**Instructions for the task:**
Please restate each line of the material word for word and omit any pictures.

**Input for this task:**
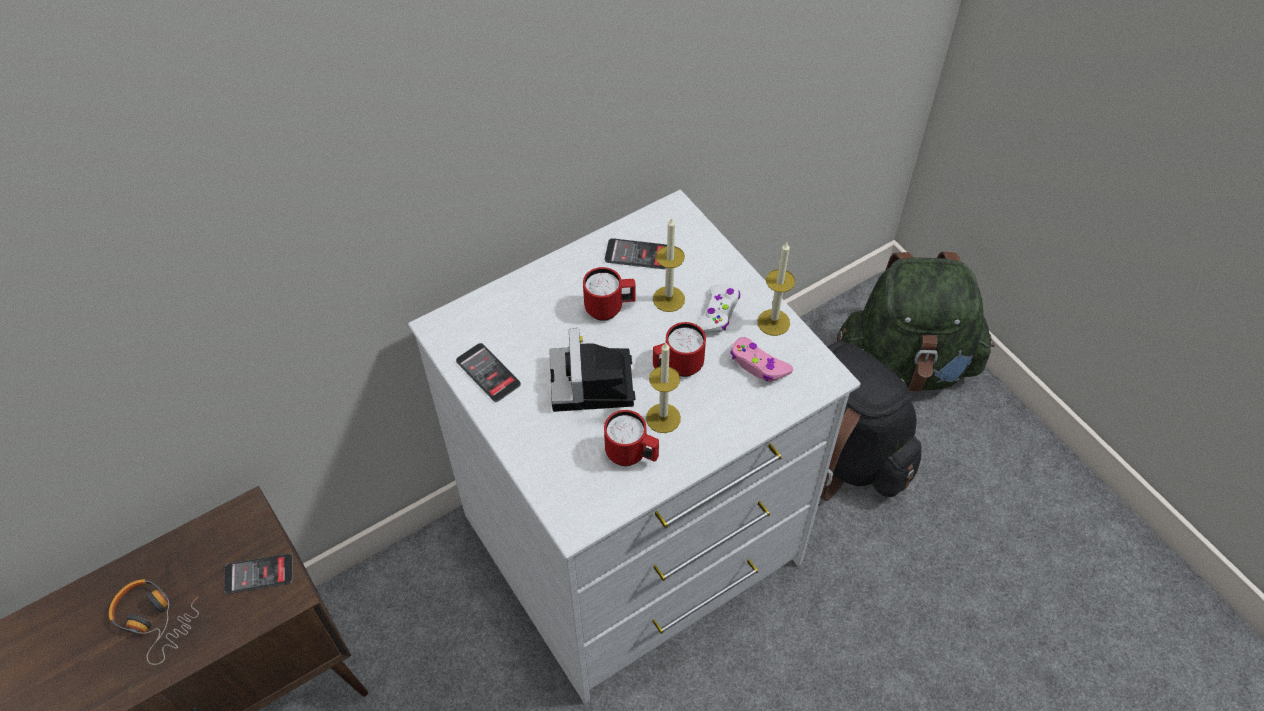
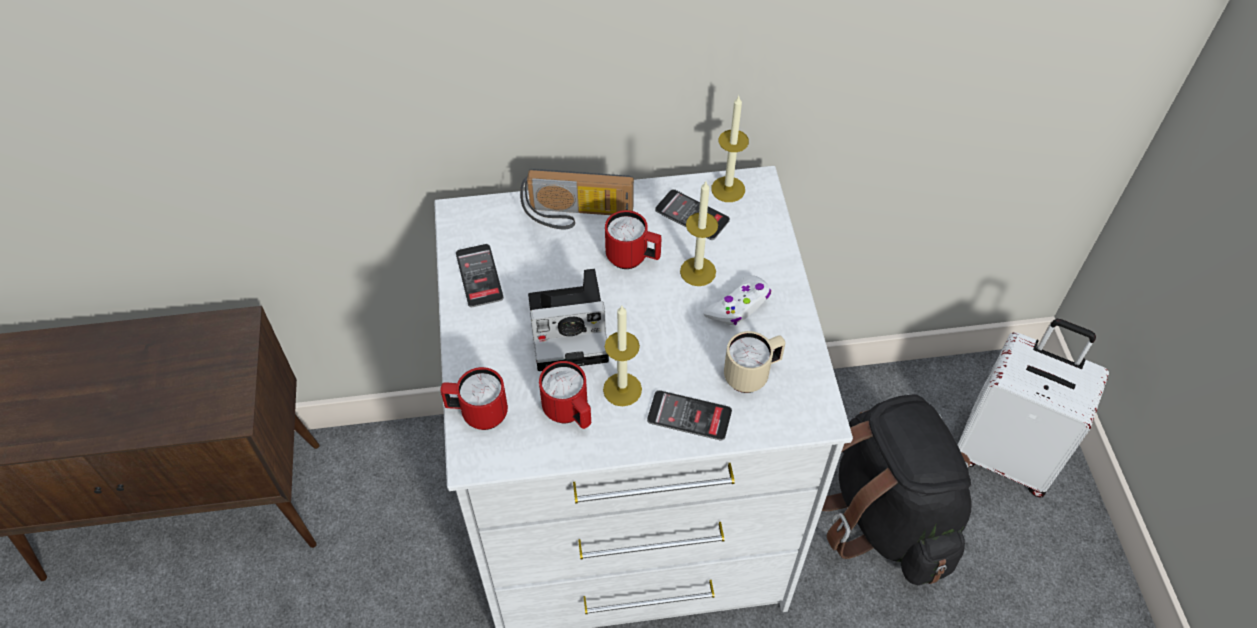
camera: 25 degrees right, 0 degrees up
headphones [109,579,199,665] -> none
phone [224,554,293,594] -> phone moved to [647,390,732,441]
camera [549,328,635,412] -> camera turned 120 degrees counterclockwise [528,269,609,371]
red mug [653,322,706,377] -> red mug moved to [440,367,508,430]
pink game controller [730,337,793,382] -> beige mug [724,331,785,393]
candle [757,242,795,336] -> candle moved to [711,95,749,202]
green backpack [837,252,995,392] -> white suitcase [958,319,1109,497]
none -> radio [520,169,634,229]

**Response:**
camera: 25 degrees right, 0 degrees up
headphones [109,579,199,665] -> none
phone [224,554,293,594] -> phone moved to [647,390,732,441]
camera [549,328,635,412] -> camera turned 120 degrees counterclockwise [528,269,609,371]
red mug [653,322,706,377] -> red mug moved to [440,367,508,430]
pink game controller [730,337,793,382] -> beige mug [724,331,785,393]
candle [757,242,795,336] -> candle moved to [711,95,749,202]
green backpack [837,252,995,392] -> white suitcase [958,319,1109,497]
none -> radio [520,169,634,229]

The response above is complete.